— Your instructions —
This exercise calls for every record to be returned exactly, with pictures removed.

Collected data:
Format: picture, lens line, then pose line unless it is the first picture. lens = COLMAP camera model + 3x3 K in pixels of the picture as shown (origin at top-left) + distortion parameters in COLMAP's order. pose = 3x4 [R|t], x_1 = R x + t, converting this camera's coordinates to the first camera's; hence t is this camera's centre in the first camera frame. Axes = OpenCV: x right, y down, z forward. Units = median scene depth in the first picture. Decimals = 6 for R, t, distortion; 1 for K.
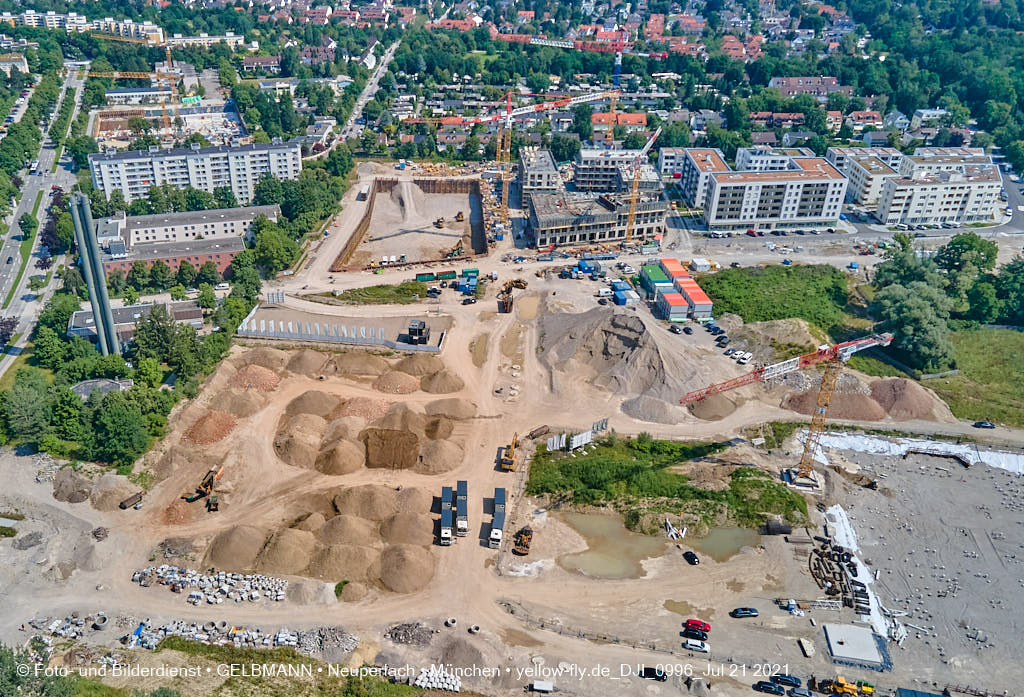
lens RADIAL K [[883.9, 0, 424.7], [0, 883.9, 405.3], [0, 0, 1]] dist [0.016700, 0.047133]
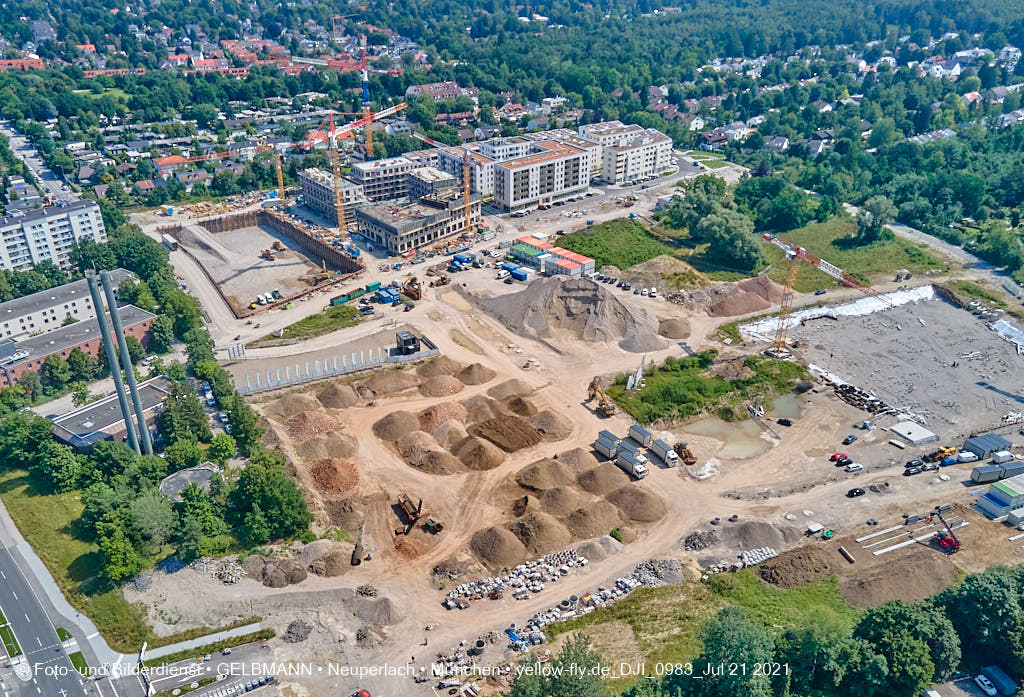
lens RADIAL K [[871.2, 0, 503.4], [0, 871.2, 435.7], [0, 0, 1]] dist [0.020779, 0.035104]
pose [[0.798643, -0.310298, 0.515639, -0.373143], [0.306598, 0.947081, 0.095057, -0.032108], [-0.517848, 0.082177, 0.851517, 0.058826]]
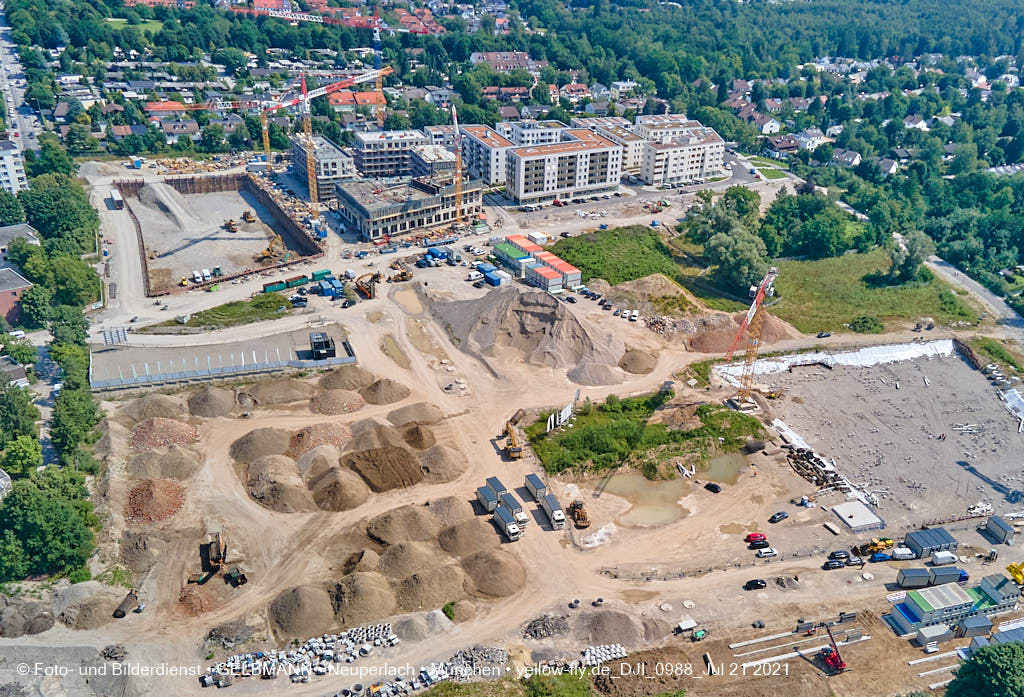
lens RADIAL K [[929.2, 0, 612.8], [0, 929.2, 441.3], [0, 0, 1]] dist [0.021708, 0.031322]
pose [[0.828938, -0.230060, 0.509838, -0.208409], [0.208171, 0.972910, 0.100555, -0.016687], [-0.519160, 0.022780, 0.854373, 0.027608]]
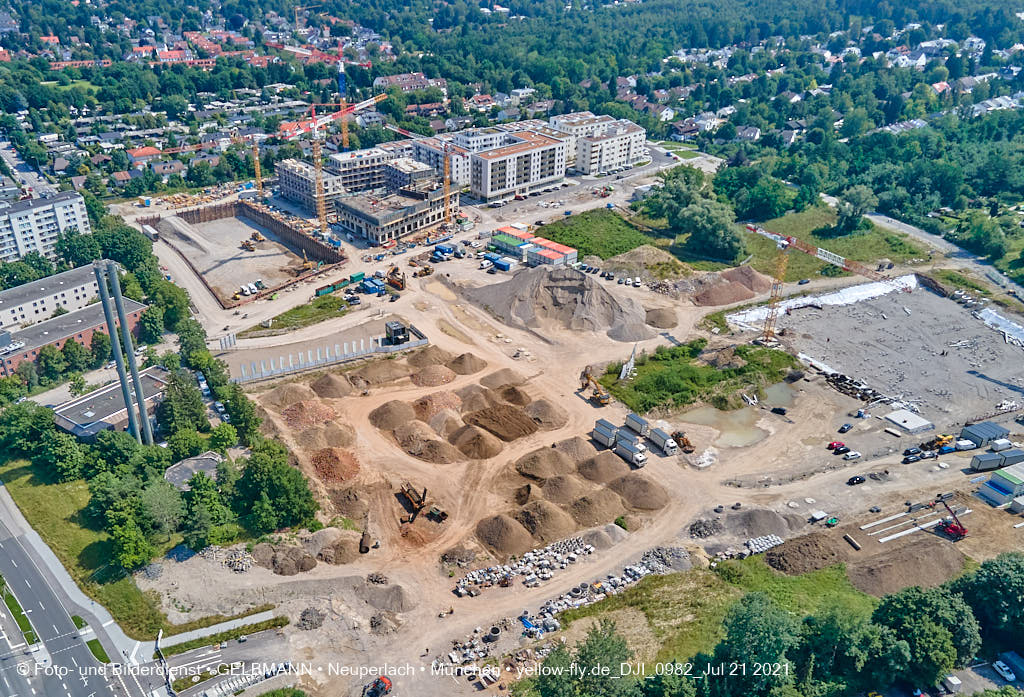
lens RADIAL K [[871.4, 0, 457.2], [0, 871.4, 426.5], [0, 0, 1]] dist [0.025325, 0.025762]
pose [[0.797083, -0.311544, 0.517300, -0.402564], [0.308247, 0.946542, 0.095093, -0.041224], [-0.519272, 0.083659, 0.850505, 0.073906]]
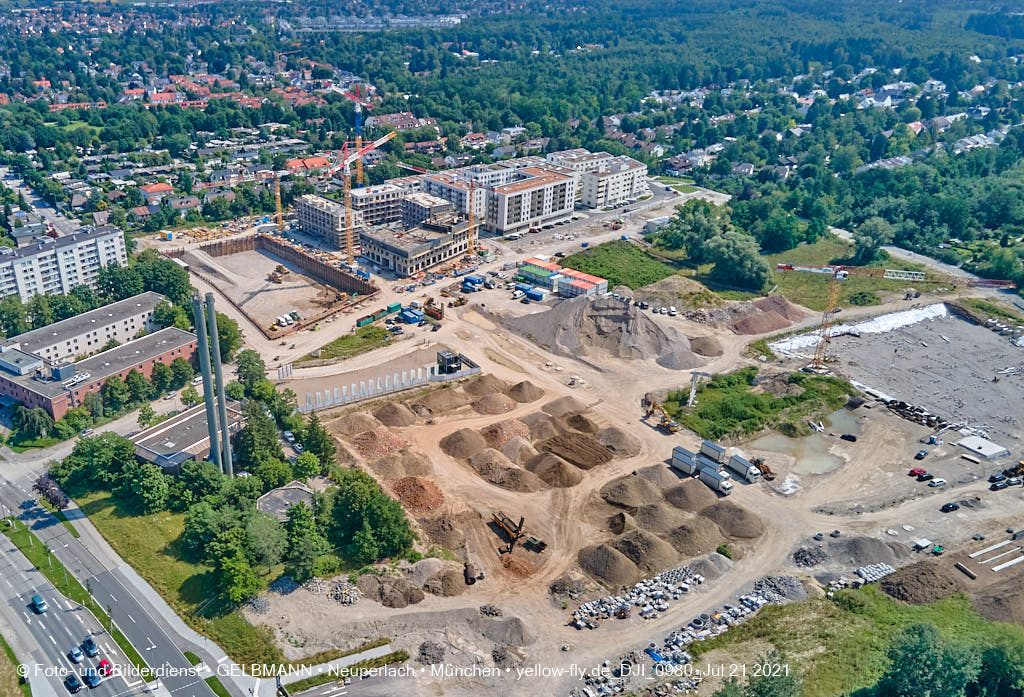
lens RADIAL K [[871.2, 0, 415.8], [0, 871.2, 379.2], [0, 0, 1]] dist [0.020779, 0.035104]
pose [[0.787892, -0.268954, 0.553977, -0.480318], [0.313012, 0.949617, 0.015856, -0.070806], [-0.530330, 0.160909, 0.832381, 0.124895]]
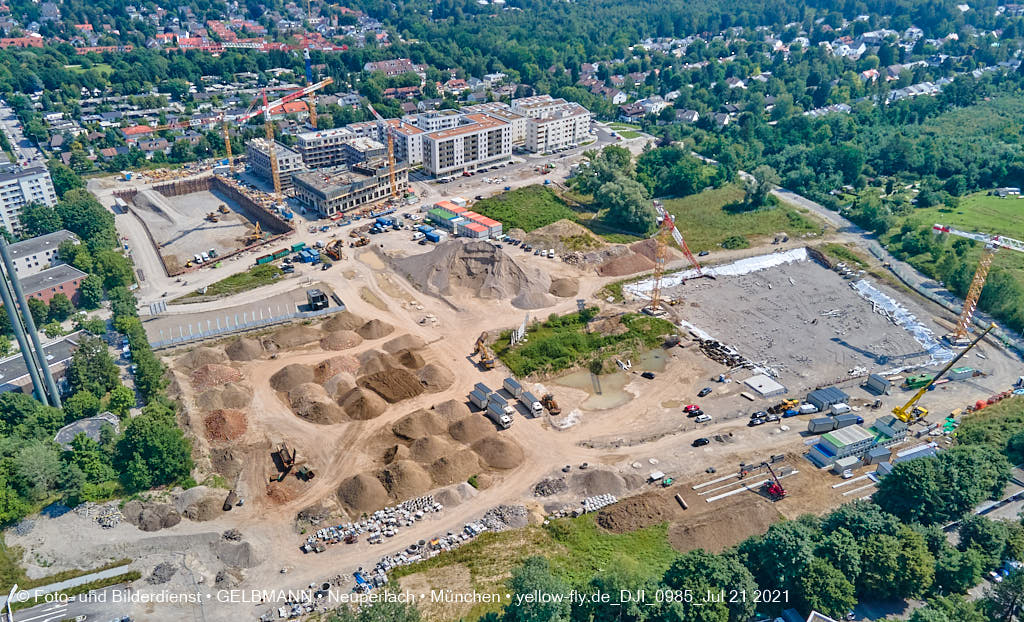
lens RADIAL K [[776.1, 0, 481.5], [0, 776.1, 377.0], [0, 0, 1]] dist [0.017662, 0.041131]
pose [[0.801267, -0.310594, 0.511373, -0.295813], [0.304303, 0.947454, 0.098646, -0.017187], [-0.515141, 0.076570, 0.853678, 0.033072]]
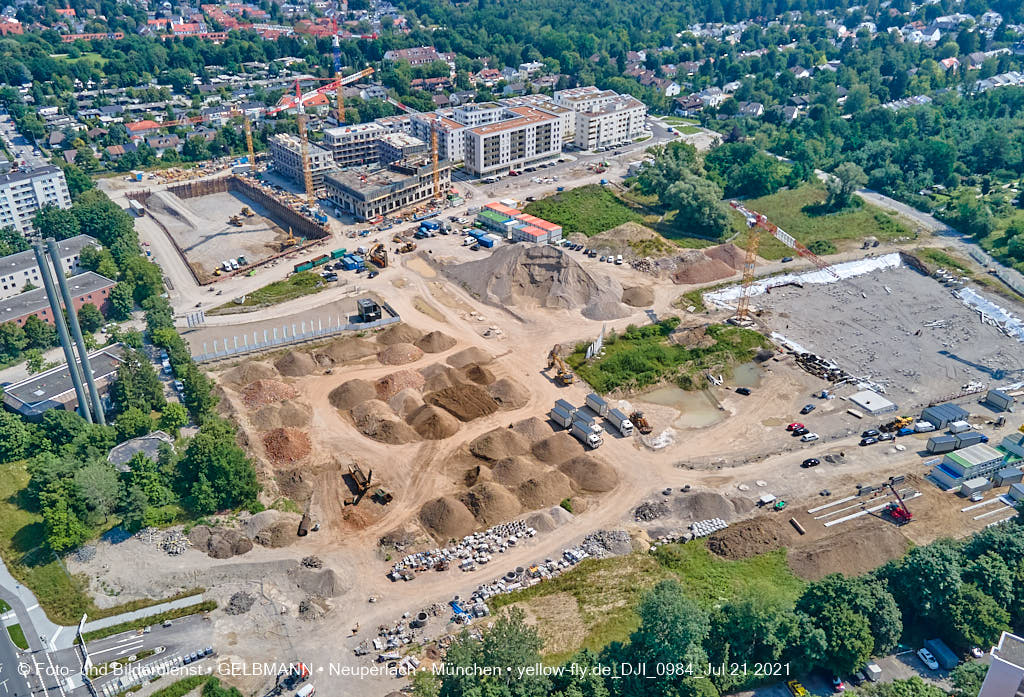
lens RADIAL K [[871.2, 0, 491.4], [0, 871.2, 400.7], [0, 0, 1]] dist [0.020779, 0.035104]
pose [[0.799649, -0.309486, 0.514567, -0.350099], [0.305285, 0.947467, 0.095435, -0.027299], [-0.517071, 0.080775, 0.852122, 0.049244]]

— Answer to this exercise —
Format: picture, lens line, then pose line unless it is the first picture. lens = COLMAP camera model + 3x3 K in pixels of the picture as shown (origin at top-left) + distortion parameters in COLMAP's order. pose = 3x4 [R|t], x_1 = R x + t, converting this camera's coordinates to the first camera's; hence t is this camera's centre in the first camera frame. Axes = OpenCV: x right, y down, z forward. Units = median scene depth in the first picture. Decimals = 6 for R, t, distortion; 1 for K.
lens RADIAL K [[883.9, 0, 424.7], [0, 883.9, 405.3], [0, 0, 1]] dist [0.016700, 0.047133]
lens RADIAL K [[871.2, 0, 503.4], [0, 871.2, 435.7], [0, 0, 1]] dist [0.020779, 0.035104]
pose [[0.798643, -0.310298, 0.515639, -0.373143], [0.306598, 0.947081, 0.095057, -0.032108], [-0.517848, 0.082177, 0.851517, 0.058826]]
lens RADIAL K [[929.2, 0, 612.8], [0, 929.2, 441.3], [0, 0, 1]] dist [0.021708, 0.031322]
pose [[0.828938, -0.230060, 0.509838, -0.208409], [0.208171, 0.972910, 0.100555, -0.016687], [-0.519160, 0.022780, 0.854373, 0.027608]]
lens RADIAL K [[871.4, 0, 457.2], [0, 871.4, 426.5], [0, 0, 1]] dist [0.025325, 0.025762]
pose [[0.797083, -0.311544, 0.517300, -0.402564], [0.308247, 0.946542, 0.095093, -0.041224], [-0.519272, 0.083659, 0.850505, 0.073906]]
lens RADIAL K [[871.2, 0, 415.8], [0, 871.2, 379.2], [0, 0, 1]] dist [0.020779, 0.035104]
pose [[0.787892, -0.268954, 0.553977, -0.480318], [0.313012, 0.949617, 0.015856, -0.070806], [-0.530330, 0.160909, 0.832381, 0.124895]]
lens RADIAL K [[776.1, 0, 481.5], [0, 776.1, 377.0], [0, 0, 1]] dist [0.017662, 0.041131]
pose [[0.801267, -0.310594, 0.511373, -0.295813], [0.304303, 0.947454, 0.098646, -0.017187], [-0.515141, 0.076570, 0.853678, 0.033072]]
lens RADIAL K [[871.2, 0, 491.4], [0, 871.2, 400.7], [0, 0, 1]] dist [0.020779, 0.035104]
pose [[0.799649, -0.309486, 0.514567, -0.350099], [0.305285, 0.947467, 0.095435, -0.027299], [-0.517071, 0.080775, 0.852122, 0.049244]]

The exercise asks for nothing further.